When I met my husband many, many years ago, he gave me his precious copy of the poems of Rainer Maria Rilke. It was his way of “testing me,” checking to see if I was “wife material.” Anyhow, I was less than impressed with Rilke (although I wouldn’t dare tell him!) until I decided to try to read his work in the original German. Not that I could read German, but I knew enough to be able to sound the poems out. That’s when I realized how good Rilke was; like many poets (and writers), he probably got “lost in translation.”
|Connected Mona Lisas (Picasso style)|
Oil on Canvas 30"x40"
Have you ever seen a finished picture? To finish a work? What nonsense! To finish it means to be through with it, to kill it, to rid it of its soul.
No, one doesn’t stop by oneself. You work and behind you stands somebody who is not a professional and it is he who makes the decisions.
Everyone wants to understand art. Why does one love the night, flowers, everything around one, without trying to understand them? But in the case of a painting people have to understand it. Gertrude Stein joyfully announced to me the other day that she had at last understood what my picture of the three musicians was meant to be. It was a still life.
Cubist Self Portrait
Oil on Canvas 38"x24"
Success is dangerous. One begins to copy oneself. And to try to copy oneself is more dangerous than to copy others. To make oneself hated is more difficult than to make oneself loved.
Photography has arrived at a point where it is capable of liberating painting from all literature, from the anecdote and even from the subject. So shouldn’t painters profit from their newly acquired liberty, and make use of it to do other things?
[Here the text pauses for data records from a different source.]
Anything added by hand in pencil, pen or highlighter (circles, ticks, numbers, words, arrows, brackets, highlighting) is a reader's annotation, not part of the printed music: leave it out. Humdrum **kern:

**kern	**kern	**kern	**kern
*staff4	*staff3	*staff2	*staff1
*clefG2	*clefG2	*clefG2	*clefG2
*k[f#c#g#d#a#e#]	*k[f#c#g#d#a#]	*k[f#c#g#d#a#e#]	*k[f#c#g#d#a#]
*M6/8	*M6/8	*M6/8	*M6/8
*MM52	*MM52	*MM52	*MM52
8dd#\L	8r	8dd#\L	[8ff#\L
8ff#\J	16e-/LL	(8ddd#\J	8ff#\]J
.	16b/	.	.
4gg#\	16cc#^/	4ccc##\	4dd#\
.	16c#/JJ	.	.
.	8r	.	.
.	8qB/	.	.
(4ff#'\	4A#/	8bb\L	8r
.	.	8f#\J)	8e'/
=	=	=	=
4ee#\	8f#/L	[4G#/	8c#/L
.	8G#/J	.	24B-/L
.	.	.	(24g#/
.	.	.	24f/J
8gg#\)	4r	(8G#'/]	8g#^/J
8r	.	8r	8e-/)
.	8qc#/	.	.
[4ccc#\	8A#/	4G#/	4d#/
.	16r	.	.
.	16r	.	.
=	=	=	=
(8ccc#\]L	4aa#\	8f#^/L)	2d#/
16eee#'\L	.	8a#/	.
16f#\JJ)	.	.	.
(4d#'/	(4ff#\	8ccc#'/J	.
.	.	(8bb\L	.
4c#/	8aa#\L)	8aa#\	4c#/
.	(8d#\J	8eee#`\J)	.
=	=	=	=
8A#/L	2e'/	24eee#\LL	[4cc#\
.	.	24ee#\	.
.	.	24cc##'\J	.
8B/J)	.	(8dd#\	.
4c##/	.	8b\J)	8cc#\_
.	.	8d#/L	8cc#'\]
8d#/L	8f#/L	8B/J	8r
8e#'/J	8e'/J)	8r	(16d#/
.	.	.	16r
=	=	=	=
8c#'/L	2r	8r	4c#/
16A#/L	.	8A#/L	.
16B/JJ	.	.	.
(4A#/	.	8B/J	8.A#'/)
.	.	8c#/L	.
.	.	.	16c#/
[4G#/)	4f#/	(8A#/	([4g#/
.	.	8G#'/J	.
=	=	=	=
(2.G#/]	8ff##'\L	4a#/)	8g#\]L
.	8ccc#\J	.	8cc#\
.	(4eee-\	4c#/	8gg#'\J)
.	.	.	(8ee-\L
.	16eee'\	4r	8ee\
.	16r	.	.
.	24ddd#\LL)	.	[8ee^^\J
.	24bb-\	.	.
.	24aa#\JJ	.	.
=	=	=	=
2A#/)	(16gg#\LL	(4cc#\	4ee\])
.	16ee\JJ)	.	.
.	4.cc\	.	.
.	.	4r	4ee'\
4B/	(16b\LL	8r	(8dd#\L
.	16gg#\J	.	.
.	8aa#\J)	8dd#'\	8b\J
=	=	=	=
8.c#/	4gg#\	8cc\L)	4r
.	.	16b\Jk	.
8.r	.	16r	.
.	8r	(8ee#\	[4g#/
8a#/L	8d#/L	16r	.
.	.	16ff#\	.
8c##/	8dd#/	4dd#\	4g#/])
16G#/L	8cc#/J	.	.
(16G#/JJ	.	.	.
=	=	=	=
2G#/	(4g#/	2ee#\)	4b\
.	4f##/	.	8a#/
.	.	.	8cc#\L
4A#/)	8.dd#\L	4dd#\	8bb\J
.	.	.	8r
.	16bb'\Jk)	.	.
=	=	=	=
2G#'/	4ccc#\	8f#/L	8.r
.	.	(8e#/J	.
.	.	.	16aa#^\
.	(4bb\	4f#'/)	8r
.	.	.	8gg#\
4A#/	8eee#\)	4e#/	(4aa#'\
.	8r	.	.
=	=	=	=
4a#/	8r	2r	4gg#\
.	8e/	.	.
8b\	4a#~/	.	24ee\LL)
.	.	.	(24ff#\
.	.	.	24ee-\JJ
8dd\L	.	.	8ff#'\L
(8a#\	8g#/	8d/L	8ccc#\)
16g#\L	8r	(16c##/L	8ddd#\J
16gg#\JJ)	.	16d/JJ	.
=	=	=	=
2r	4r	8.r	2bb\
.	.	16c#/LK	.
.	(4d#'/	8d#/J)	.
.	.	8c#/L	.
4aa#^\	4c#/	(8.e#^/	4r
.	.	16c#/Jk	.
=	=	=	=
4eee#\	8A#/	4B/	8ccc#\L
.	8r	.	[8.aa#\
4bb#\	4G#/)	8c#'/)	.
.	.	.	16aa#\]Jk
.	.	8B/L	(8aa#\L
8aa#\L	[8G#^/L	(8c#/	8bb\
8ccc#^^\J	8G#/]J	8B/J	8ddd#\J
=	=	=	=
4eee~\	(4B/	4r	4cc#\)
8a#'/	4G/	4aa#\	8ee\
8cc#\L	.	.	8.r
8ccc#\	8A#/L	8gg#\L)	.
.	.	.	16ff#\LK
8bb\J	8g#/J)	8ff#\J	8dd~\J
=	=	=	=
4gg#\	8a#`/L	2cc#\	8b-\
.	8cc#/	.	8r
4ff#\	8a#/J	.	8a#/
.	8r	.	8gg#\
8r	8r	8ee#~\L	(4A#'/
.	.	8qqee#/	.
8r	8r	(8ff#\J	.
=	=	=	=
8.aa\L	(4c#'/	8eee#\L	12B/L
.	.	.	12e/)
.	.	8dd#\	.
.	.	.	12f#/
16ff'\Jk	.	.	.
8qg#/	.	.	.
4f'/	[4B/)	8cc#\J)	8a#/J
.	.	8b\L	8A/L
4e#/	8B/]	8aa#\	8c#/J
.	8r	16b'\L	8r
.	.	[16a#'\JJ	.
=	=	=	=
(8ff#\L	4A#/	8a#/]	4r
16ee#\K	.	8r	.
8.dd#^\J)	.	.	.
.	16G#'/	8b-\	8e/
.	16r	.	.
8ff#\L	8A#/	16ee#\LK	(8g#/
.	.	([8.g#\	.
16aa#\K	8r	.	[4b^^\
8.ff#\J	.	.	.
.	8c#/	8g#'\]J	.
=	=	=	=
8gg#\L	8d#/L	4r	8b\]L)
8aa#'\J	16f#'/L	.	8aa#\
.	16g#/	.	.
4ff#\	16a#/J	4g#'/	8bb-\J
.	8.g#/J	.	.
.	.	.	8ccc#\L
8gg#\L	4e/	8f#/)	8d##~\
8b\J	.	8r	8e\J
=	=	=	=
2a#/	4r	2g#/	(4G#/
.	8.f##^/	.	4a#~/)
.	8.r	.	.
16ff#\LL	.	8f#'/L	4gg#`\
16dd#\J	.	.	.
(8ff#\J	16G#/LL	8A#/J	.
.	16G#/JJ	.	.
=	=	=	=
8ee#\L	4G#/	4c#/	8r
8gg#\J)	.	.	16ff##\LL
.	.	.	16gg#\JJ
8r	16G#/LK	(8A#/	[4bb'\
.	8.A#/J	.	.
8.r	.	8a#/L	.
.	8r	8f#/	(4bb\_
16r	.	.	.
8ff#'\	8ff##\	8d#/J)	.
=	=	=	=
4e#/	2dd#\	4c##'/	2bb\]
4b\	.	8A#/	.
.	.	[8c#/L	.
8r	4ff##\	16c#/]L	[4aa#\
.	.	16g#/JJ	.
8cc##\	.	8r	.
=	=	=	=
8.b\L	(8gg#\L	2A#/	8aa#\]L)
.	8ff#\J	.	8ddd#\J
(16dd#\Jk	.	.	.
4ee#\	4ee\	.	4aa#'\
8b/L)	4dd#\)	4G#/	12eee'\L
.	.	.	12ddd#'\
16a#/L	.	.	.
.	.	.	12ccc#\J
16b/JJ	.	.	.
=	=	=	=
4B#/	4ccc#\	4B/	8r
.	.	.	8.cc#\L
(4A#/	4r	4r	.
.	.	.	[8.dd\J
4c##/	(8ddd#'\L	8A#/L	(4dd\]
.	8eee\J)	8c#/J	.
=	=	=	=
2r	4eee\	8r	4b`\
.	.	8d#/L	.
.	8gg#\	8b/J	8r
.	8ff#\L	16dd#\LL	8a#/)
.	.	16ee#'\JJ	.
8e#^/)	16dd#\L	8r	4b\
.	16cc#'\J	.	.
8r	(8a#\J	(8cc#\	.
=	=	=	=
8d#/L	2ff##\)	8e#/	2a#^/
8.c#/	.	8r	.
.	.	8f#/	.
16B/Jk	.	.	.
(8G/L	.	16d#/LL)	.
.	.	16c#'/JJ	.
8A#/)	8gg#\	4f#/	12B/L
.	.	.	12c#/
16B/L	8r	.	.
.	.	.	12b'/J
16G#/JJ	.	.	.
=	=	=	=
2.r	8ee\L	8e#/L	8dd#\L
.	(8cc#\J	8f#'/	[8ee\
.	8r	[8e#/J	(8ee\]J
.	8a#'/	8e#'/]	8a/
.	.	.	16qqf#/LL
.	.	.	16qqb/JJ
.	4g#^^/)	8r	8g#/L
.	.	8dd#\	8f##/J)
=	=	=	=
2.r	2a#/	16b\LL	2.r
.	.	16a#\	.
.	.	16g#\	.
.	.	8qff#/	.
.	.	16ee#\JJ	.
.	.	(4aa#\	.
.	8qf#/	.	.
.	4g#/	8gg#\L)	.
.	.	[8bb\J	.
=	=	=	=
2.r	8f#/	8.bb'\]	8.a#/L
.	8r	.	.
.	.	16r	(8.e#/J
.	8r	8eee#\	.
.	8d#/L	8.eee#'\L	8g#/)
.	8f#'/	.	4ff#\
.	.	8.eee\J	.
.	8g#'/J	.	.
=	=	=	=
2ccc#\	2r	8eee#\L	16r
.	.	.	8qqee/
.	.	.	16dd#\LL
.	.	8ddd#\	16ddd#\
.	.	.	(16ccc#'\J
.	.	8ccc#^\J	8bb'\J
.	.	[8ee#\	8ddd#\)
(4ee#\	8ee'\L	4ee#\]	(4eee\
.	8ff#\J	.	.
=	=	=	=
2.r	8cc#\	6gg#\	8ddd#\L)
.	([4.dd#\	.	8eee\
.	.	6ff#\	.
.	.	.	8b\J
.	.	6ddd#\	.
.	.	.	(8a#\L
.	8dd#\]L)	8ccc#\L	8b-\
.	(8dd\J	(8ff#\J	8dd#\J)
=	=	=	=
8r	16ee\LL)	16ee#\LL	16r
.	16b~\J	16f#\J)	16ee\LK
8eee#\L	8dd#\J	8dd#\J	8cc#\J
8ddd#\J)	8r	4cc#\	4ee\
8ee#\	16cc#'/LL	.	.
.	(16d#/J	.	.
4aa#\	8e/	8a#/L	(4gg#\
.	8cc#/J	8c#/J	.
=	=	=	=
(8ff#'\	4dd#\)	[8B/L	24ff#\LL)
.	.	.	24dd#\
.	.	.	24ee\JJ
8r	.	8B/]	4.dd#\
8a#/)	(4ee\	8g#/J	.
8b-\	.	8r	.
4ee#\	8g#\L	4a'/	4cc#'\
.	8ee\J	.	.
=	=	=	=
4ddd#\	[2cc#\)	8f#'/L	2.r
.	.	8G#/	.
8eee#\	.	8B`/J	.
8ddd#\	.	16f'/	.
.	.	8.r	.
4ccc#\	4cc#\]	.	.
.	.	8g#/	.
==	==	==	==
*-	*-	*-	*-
In art intentions are not sufficient and, as we say in Spanish: love must be proved by facts not by reasons. What one does is what counts and not what one had the intention of doing.
Museums are just a lot of lies, and the people who make art their business are mostly imposters.
Oil Sketch on Canvas 40"x48"
And my favorite (an explanation of a sketch on wrapping paper for a cut-metal sculpture):
It’s a chair, and you see that it is an explanation of cubism! Imagine a chair passed under the rollers of a compressor; it would turn out just about like that.
Anyhow, the best part of my little book on Picasso aren’t his quotes but his drawings. Since they’re probably copyrighted, I didn’t want to use them so I rummaged through a couple of my old portfolios for some suitable drawings and damned if everything I ever did didn’t have a touch of Picasso in it!
As a friend of mine used to say (unoriginally): "If you're going to steal, steal from the best."